Stevenson felt and described the exhilaration of Alpine mornings, but his style was as sensitive as his bronchial apparatus, and he declares that when he tried to write, the style suffered from "yeasty inflation," while his nights were haunted by the nightmares of his childhood.
The next change carried him to a cottage near Pitlochry, whence he wrote that he was engaged in the composition of "crawlers." The first and best of these, "Thrawn Janet," was (with his "Tod Lapraik" in "Kidnapped") the only pendant to Scott's "Wandering Willie's Tale," in the northern vernacular. The tale has a limited circle; no Southern can appreciate all its merits, the thing is so absolutely and essentially Scots; especially the atmosphere. He said that it was "true for a hill parish in Scotland in old days, not true for mankind and the world." So it is fortunate to be a native of a hill parish in Scotland!

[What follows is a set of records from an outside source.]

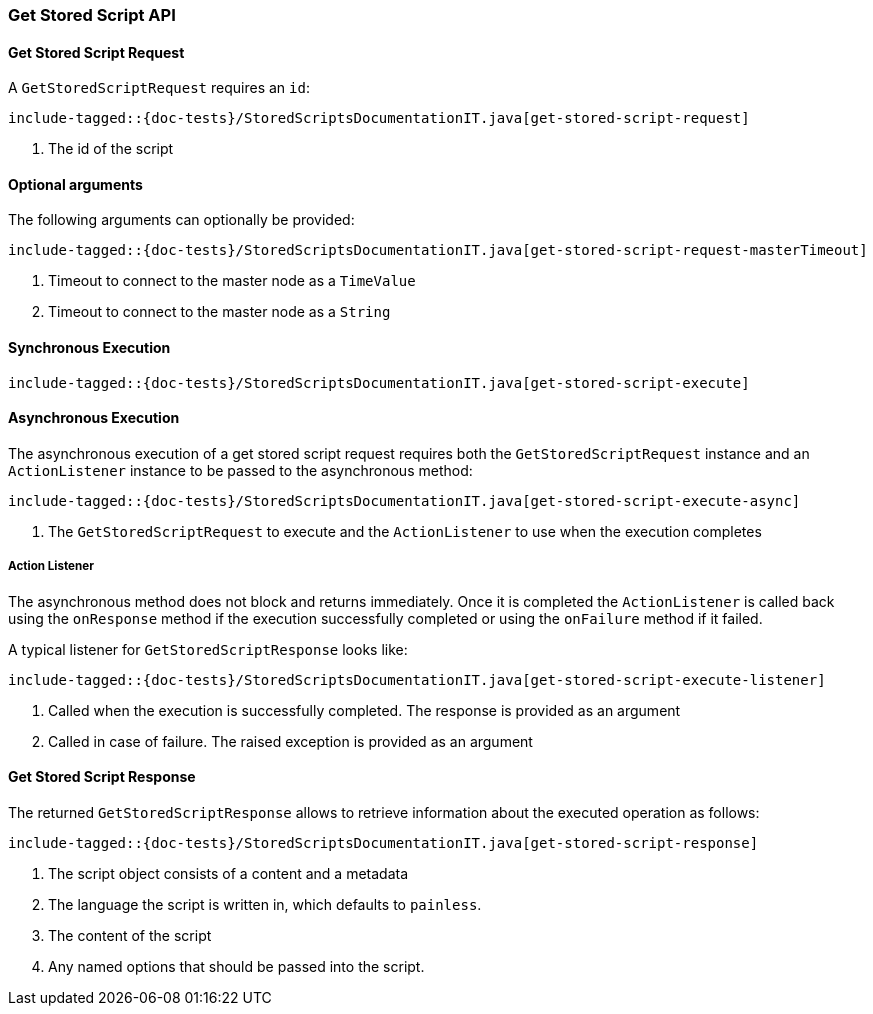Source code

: [[java-rest-high-get-stored-script]]

=== Get Stored Script API

[[java-rest-high-get-stored-script-request]]
==== Get Stored Script Request

A `GetStoredScriptRequest` requires an `id`:

["source","java",subs="attributes,callouts,macros"]
--------------------------------------------------
include-tagged::{doc-tests}/StoredScriptsDocumentationIT.java[get-stored-script-request]
--------------------------------------------------
<1> The id of the script

==== Optional arguments
The following arguments can optionally be provided:

["source","java",subs="attributes,callouts,macros"]
--------------------------------------------------
include-tagged::{doc-tests}/StoredScriptsDocumentationIT.java[get-stored-script-request-masterTimeout]
--------------------------------------------------
<1> Timeout to connect to the master node as a `TimeValue`
<2> Timeout to connect to the master node as a `String`

[[java-rest-high-get-stored-script-sync]]
==== Synchronous Execution
["source","java",subs="attributes,callouts,macros"]
--------------------------------------------------
include-tagged::{doc-tests}/StoredScriptsDocumentationIT.java[get-stored-script-execute]
--------------------------------------------------

[[java-rest-high-get-stored-script-async]]
==== Asynchronous Execution

The asynchronous execution of a get stored script request requires both the `GetStoredScriptRequest`
instance and an `ActionListener` instance to be passed to the asynchronous method:

["source","java",subs="attributes,callouts,macros"]
--------------------------------------------------
include-tagged::{doc-tests}/StoredScriptsDocumentationIT.java[get-stored-script-execute-async]
--------------------------------------------------
<1> The `GetStoredScriptRequest` to execute and the `ActionListener` to use when
the execution completes

[[java-rest-high-get-stored-script-listener]]
===== Action Listener

The asynchronous method does not block and returns immediately. Once it is
completed the `ActionListener` is called back using the `onResponse` method
if the execution successfully completed or using the `onFailure` method if
it failed.

A typical listener for `GetStoredScriptResponse` looks like:

["source","java",subs="attributes,callouts,macros"]
--------------------------------------------------
include-tagged::{doc-tests}/StoredScriptsDocumentationIT.java[get-stored-script-execute-listener]
--------------------------------------------------
<1> Called when the execution is successfully completed. The response is
provided as an argument
<2> Called in case of failure. The raised exception is provided as an argument

[[java-rest-high-get-stored-script-response]]
==== Get Stored Script Response

The returned `GetStoredScriptResponse` allows to retrieve information about the
executed operation as follows:

["source","java",subs="attributes,callouts,macros"]
--------------------------------------------------
include-tagged::{doc-tests}/StoredScriptsDocumentationIT.java[get-stored-script-response]
--------------------------------------------------
<1> The script object consists of a content and a metadata
<2> The language the script is written in, which defaults to `painless`.
<3> The content of the script
<4> Any named options that should be passed into the script.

"The Merry Men," as "a fantasia or vision of the sea," is excellent; the poor negro never was, to myself, "convincing." However, knowing Stevenson's taste in art, I designed for him, in Skeltic taste, an illustration (coloured) of the negro pursuing the wicked uncle (in the philabeg) over the crests of Ben Mor, Mull.
Descending from these heights, Stevenson, like every bookish Scot, "ettled at" a professorial chair—that of "History and Constitutional Law," in the University of Edinburgh.
The election was in the winter, the legist and historian occupied the autumn in composing the first half of "Treasure Island" (originally "The Sea Cook").